With the coming of the electronic mail, or e-mail as is commonly known today, in 1993, it has greatly revolutionised the communication system globally. It slowly phased out the conventional manner of writing and sending messages to the point where postal service was made extinct in most part of the planet .The method of exchanging digital messages using the internet has enabled information to travel in such an incredible speed that it only takes a fraction of a second to send a message across the globe.

The business and industrial worlds quickly adapt this new technology it because it speeds-up communication and transactions that result to their faster growth and development. Not long after, the benefits of the e-mail have attracted private individuals and let it to their homes and invade their private lives. In the proliferation of personal computers, the e-mail even competes with and surpasses the telephone as a means of reaching people.

However, the e-mail has so ingrained itself into our lives that its benefits are turning into nuisance, both in the business and private worlds. E-mail has begun to eat so much productive time among workers. It has become like an addiction to a great majority who fell into the habit of routinely stopping their more important work just to check their e-mails several times a day (some every hour even!). They have developed an anxiety syndrome of missing every piece of news that may have come through their e-mails, most of which are plain trash and time-waster.

Tim Ferris, in his bestseller book “A 4-Hour Work Week”, offers a suggestion to counteract this fast becoming nuisance with his Selective Ignorance method.

“Selective Ignorance”, Tim says, “is the practice of selectively ignoring distracting, irrelevant, or otherwise unnecessary information received. Basically, it is focusing on the information that is essential and ignoring the rest, or treating information as just in time”.

Tim Ferris considers e-mail as the single greatest time waster in modern life and prescribes what he refers to as “low-diet information e-mail”. This is done by minimizing the urge and the time of opening e-mails to twice a day or less.

When you receive information that does not help you in achieving the outcomes you plan to achieve, ignore the information.

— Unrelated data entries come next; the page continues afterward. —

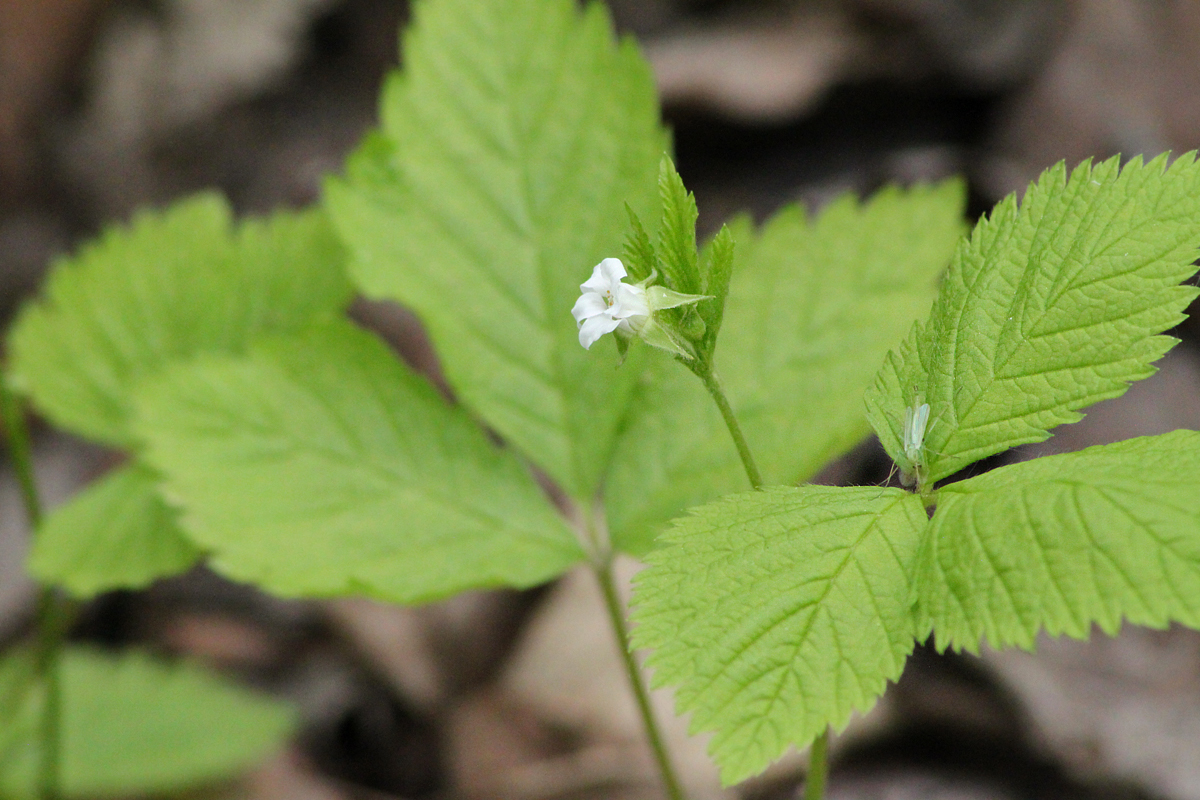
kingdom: Plantae
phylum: Tracheophyta
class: Magnoliopsida
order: Rosales
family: Rosaceae
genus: Rubus
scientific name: Rubus pubescens
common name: Dwarf raspberry
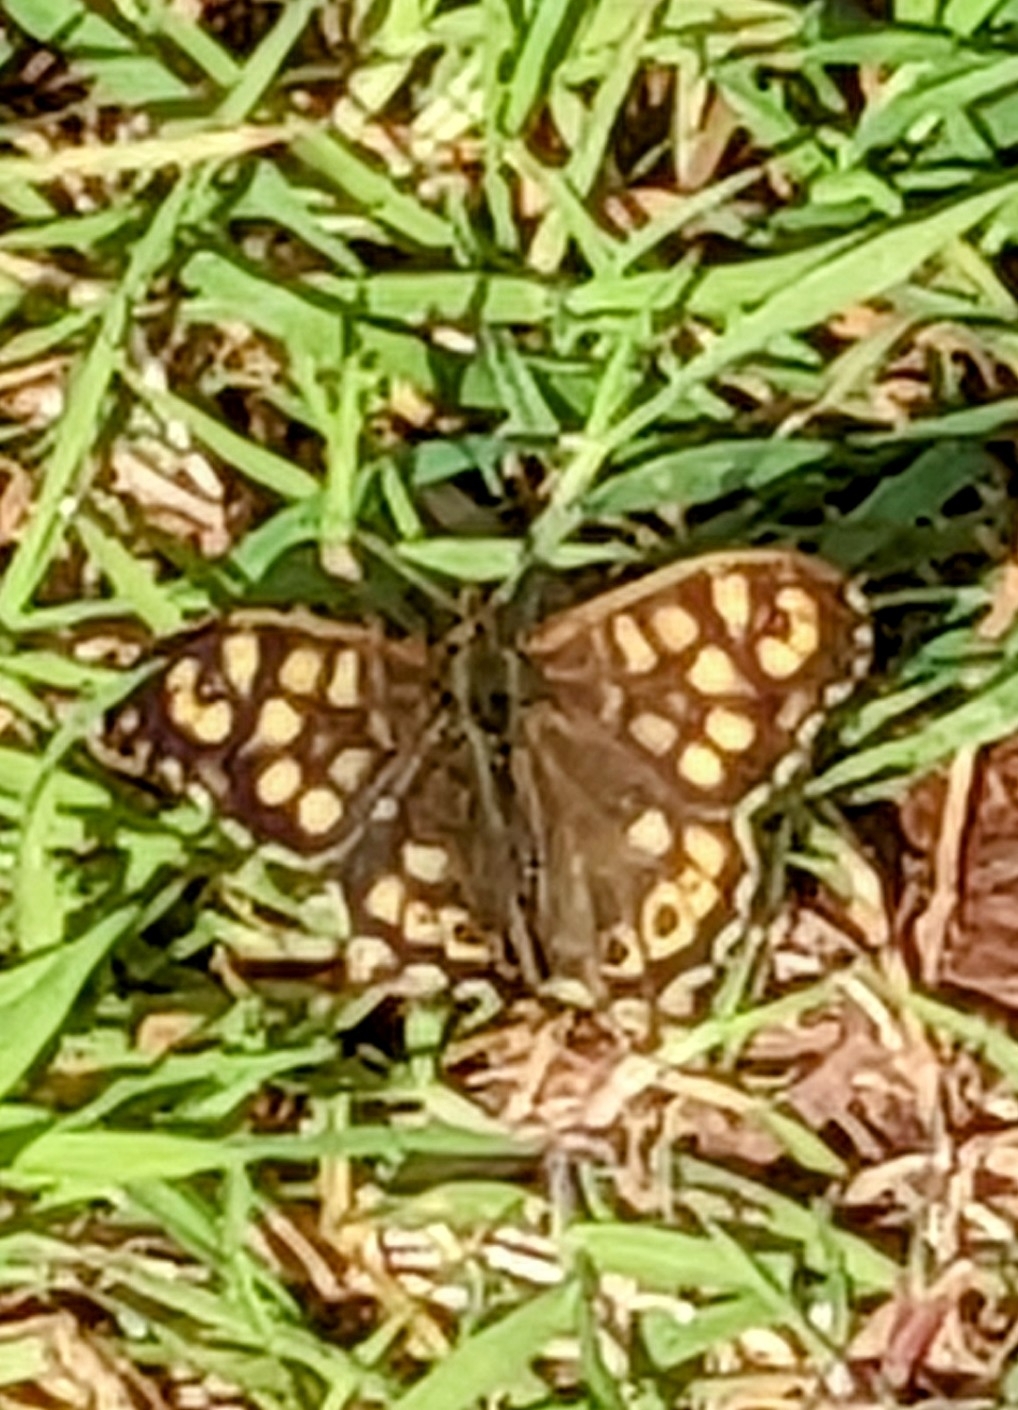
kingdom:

More inputs may just cause more distractions, and distraction is the killer of effective action. Most of them hinder you to from immediately attaining your goals and drains you of energy.

In his book “A4-Hour Work Week”, Tim Ferris puts forth what he calls the two fundamental principles of selective ignorance, namely:

“If you don’t define your goals clearly, everything seems important and requires action. If you define your goals clearly, especially your single most critical goal, almost all things are of little or no importance and few things require action.”

Trying to make everyone happy—besides being impossible—is the surest way to make yourself miserable.”

Think about the above principles and apply them today to reduce the stress on your brain and manage your information better.